Extract Document Service.

POST {{baseUrl}}/session/services/extractdocument

The Extract Document Service will perform extraction on each item submitted and return a UIM object containing information from the result.

Service Properties

  • Env - Metadata environment identifier. Value is one of D, T or P. Default value is P.

  • IncludeOcrData - Boolean. If true then the returned UIM data object will contain extracted characters information. Otherwise it won't.

  • Project - Optional string. The recognition project to use to classify the document. Valid values are Default for the Advanced Recognition and InformationExtraction for the Information Extraction. If omitted, Default is used.

Values Per Request Item

  • DocumentTypeName String. The Document Type name to be used for extraction. This is ignored if the TemplateIds property is passed.

  • TemplateIds - Array of Strings. The image template IDs assigned in the recognition project that are used for extraction. If not supplied, then the DocumentTypeName must be specified. Unused if the project is InformationExtraction. To skip a extraction from a page, set the template ID for that page to -2.

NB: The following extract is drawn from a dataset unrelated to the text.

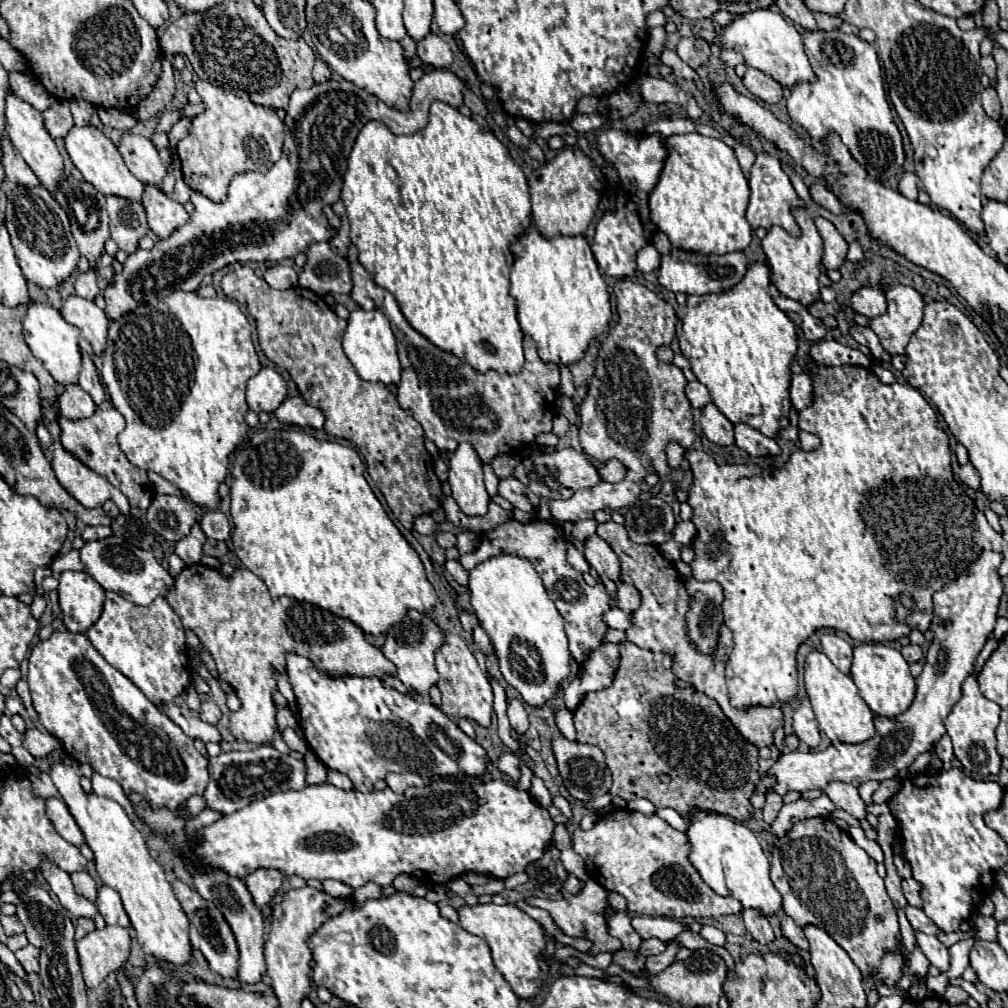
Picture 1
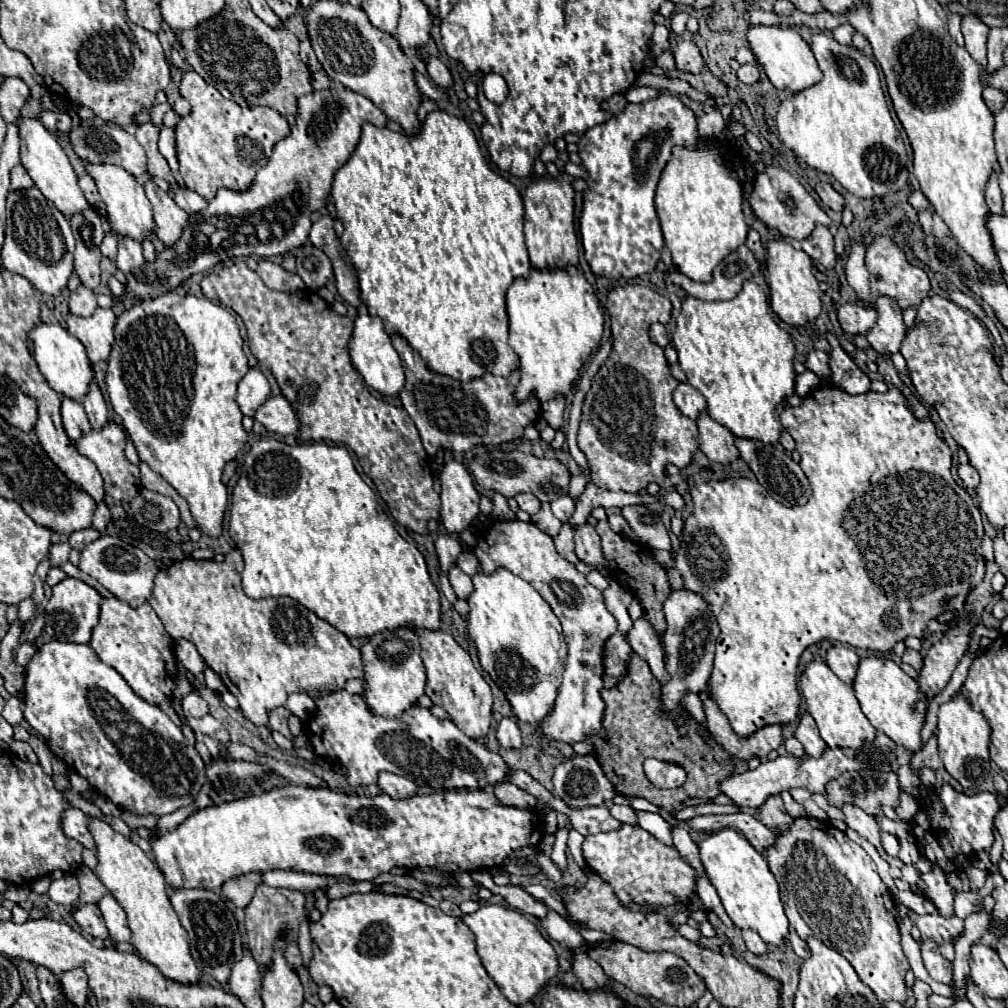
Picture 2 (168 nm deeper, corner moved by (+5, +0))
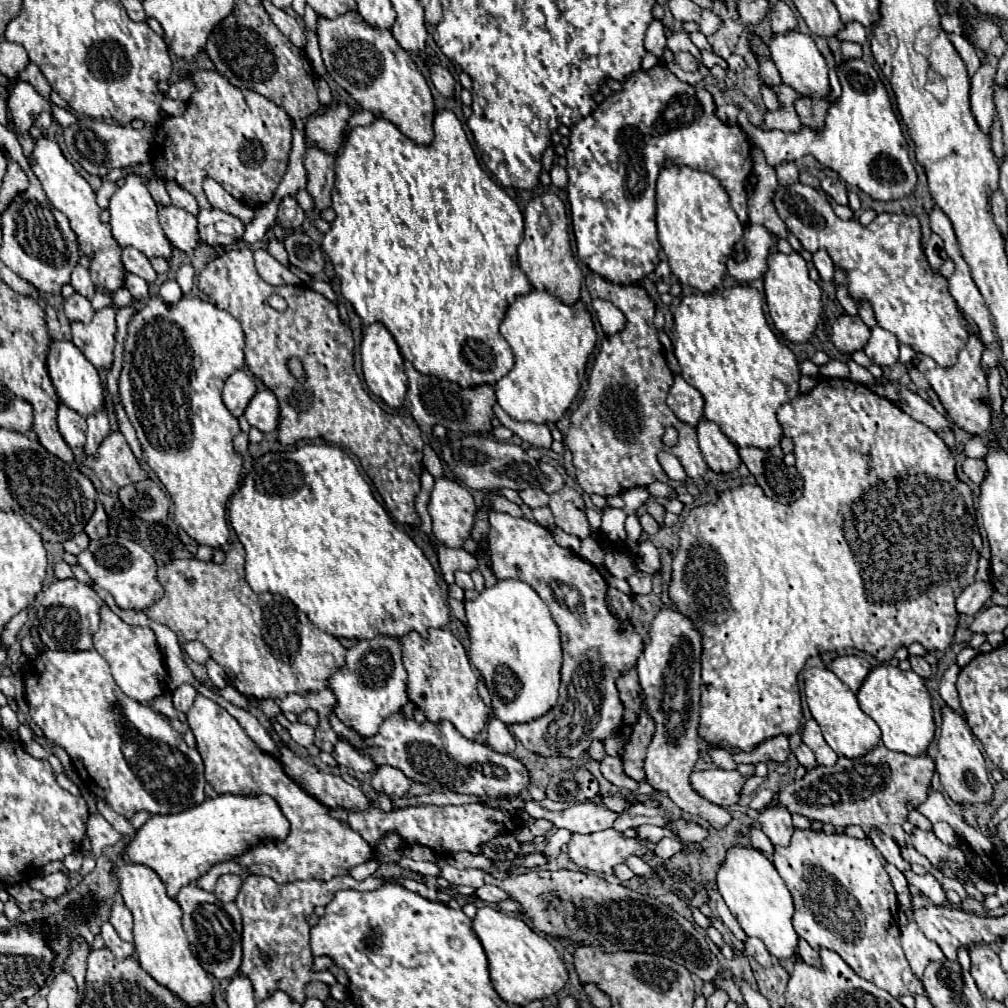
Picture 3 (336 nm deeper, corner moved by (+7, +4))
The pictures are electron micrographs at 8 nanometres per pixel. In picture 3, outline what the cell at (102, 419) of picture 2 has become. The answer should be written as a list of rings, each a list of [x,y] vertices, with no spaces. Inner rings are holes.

  • RepeatLastTemplate - Boolean. If true and if the TemplateIds array has fewer entries than the request item has files, the last template ID is applied to the remaining files in the request item.

Files Per Request Item

Each item can have one or more files. It can either be an embedded file or a reference to a file ID previously posted to the Files Resource. The File Type property for the file is ignored for this service.

If the TemplateIds property is not included in the request, more than one image is sent, and the DocumentTypeName is specified, then the images are processed as follows. First, the templates in the specified document type are ordered by name (not ID). Then, the first template in the list is used for the first file in the request item, the second template in the list is used for the second file in the request item, and so forth. If the request item contains more images than there are templates in the document type, then the extra images are not processed for data extraction.

Request Body

{"serviceProps"=>[{"name"=>"Env", "value"=>"D"}, {"name"=>"IncludeOcrData", "value"=>true}, {"name"=>"Project", "value"=>"InformationExtraction"}], "requestItems"=>[{"nodeId"=>1, "values"=>[{"name"=>"DocumentTypeName", "value"=>"TestWren"}, {"name"=>"TemplateIds", "value"=>["28"]}, {"name"=>"RepeatLastTemplate", "value"=>false}], "files"=>[{"name"=>"Wren", "value"=>"F_113aecccef734e448bec8d254ae4e059TIF", "contentType"=>"image/tiff", "fileType"=>"tif"}, {"name"=>"Wren_p2", "value"=>"F_2061b933c8e5412aa563a1b9c7ebf337TIF", "contentType"=>"image/tiff", "fileType"=>"tif"}]}]}

HEADERS

KeyDatatypeRequiredDescription
Content-Typestring

RESPONSES

status: OK

{"returnStatus":{"status":200,"code":"OK0000","message":"","server":"WS-Sa3586a2353bb48c0b7131c9875f61e69IS"},"licenseUsedPercent":0,"id":"REQ6","serviceName":"extractdocument","executionMilliSeconds":663,"licensePagesUsed":1,"licensePagesUsed2":0,"resultItems":[{"nodeId":1,"errorCode":"","errorMessage":"","values":[{"name":"ClassificationPageIds,","value":["d907a548196c4e35837dad51954cd3ed","748f4bfce54f4fc084ba19cee31bcccc"]},{"name":"UimData","value":{"docType":"TestWren","locale":"en-US","flaggedReason":null,"extractionId":"3aff08999e844ff6a31aff002b0fcb4a","nodeList":[{"name":"InvoiceNumber","isArray":false,"indexFieldType":"Number","labelText":"Invoice No.","isRequired":true,"controlType":"TextBox","data":[{"arrayIndex":0,"value":227628,"fieldError":{"errorCode":"ER2208","recoverable":false,"message":"Out of Bounds:Valid values: 1000 ➜ 10210"},"mustConfirm":true,"choices":null,"locationRect":{"left":639,"top":144,"width":124,"height":30},"pageId":1,"confidence":100,"extractedCharacters":[{"values":[{"value":"2","confidence":100}]}]}]}]}}]}]}